### Input data
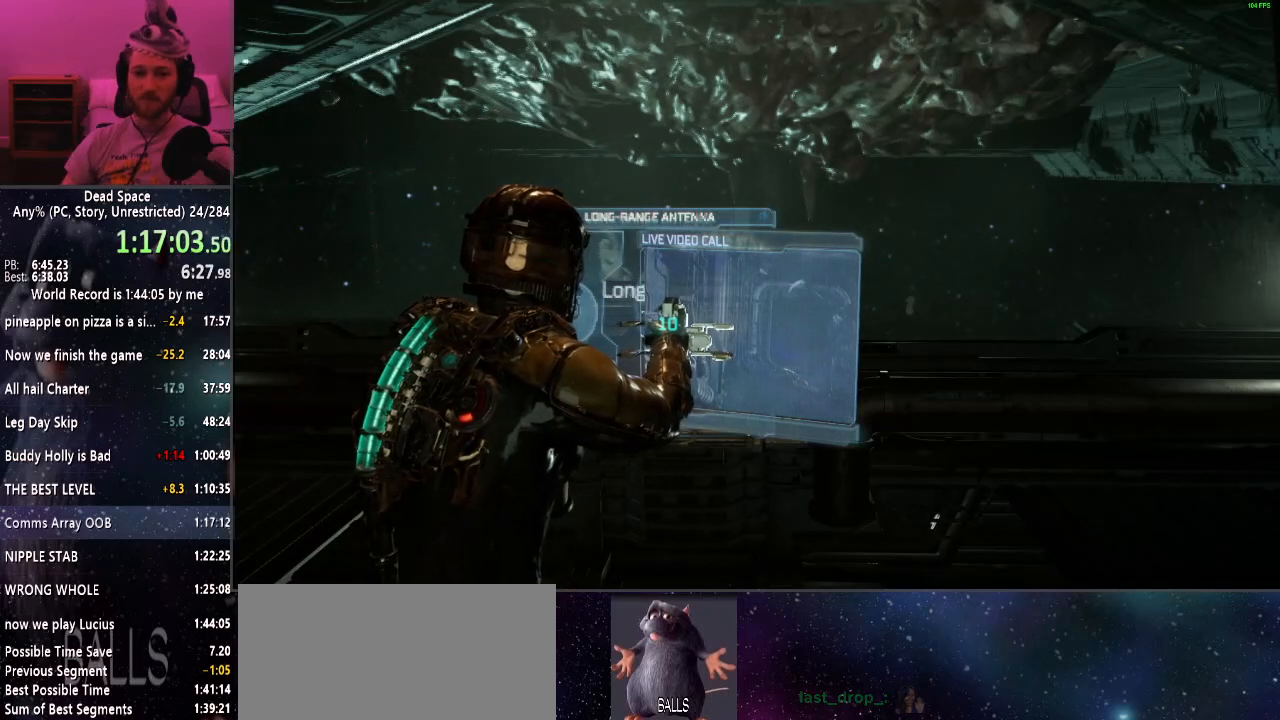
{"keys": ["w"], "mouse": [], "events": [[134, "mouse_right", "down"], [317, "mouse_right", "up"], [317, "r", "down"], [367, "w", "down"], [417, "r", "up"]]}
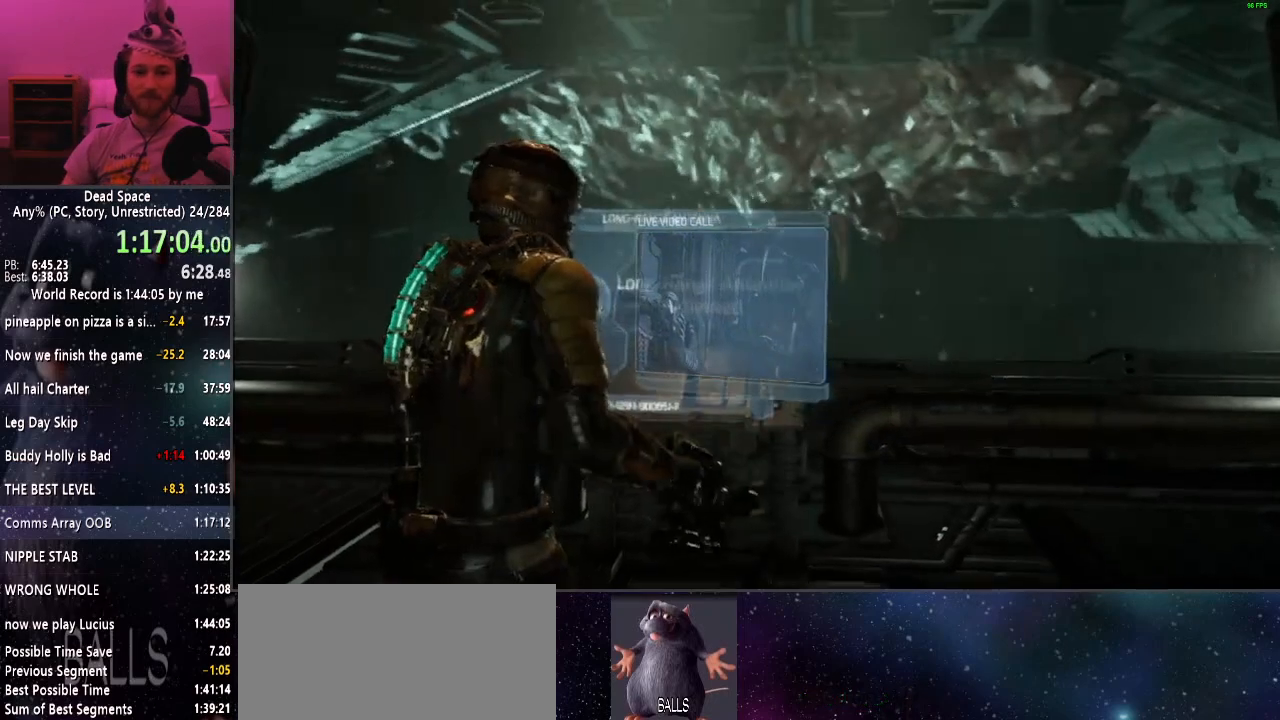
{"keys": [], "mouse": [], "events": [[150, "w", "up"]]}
* * *
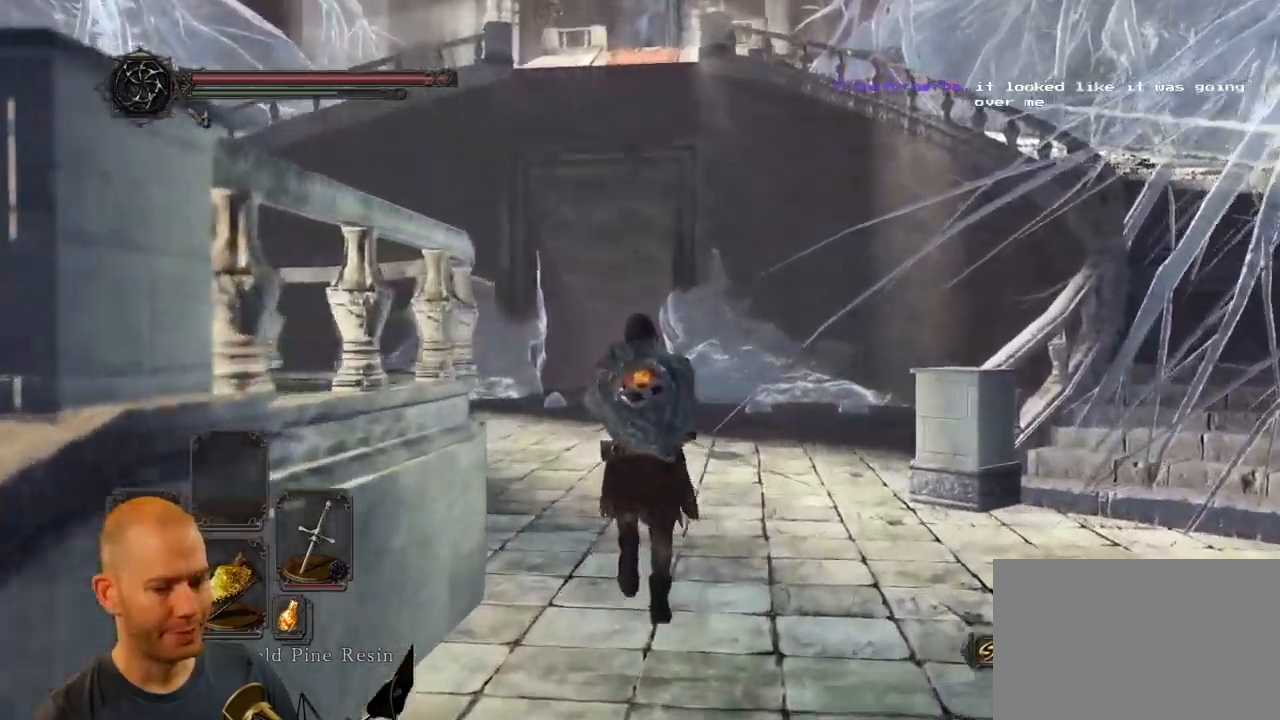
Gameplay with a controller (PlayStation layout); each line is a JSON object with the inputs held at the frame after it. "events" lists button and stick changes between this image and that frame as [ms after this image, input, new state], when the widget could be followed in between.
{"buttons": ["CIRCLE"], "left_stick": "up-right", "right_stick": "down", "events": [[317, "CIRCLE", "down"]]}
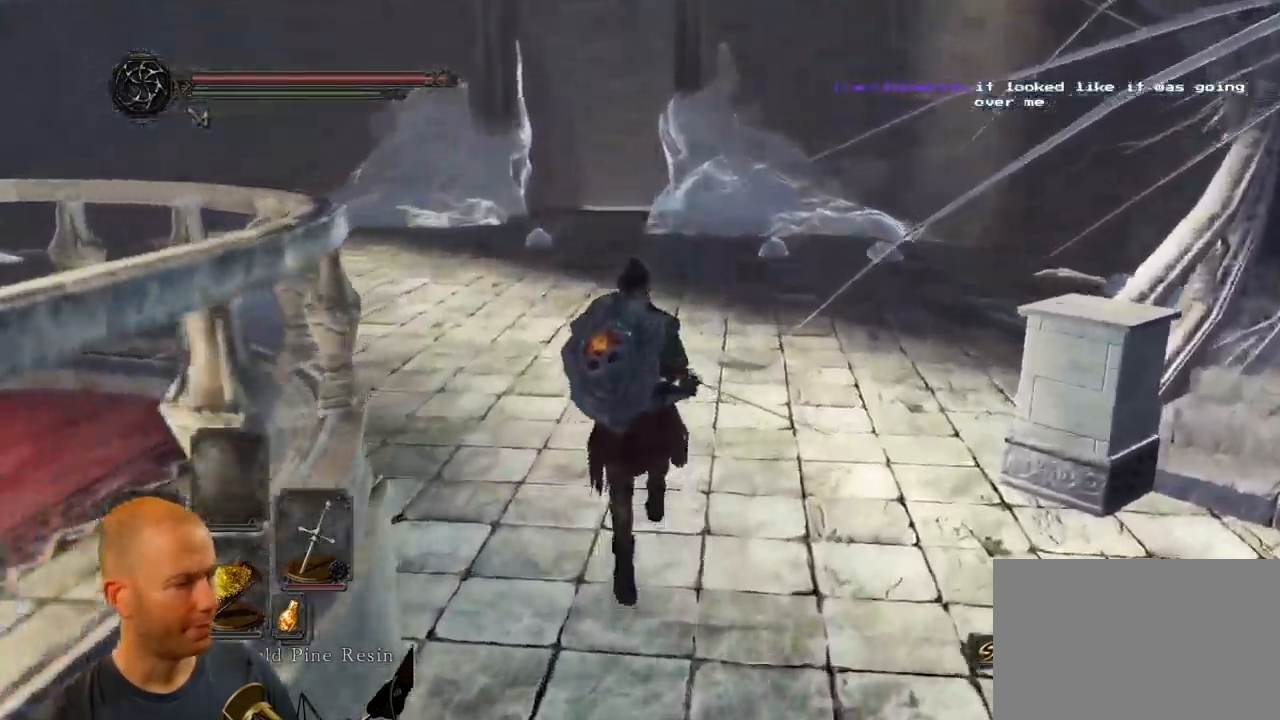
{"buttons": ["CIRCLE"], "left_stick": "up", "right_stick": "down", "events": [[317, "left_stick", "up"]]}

### Exercise objective
Keep only those lines of the records that hold "keys", and return them.

### Finished exercise
{"keys": ["w"], "mouse": [], "events": [[134, "mouse_right", "down"], [317, "mouse_right", "up"], [317, "r", "down"], [367, "w", "down"], [417, "r", "up"]]}
{"keys": [], "mouse": [], "events": [[150, "w", "up"]]}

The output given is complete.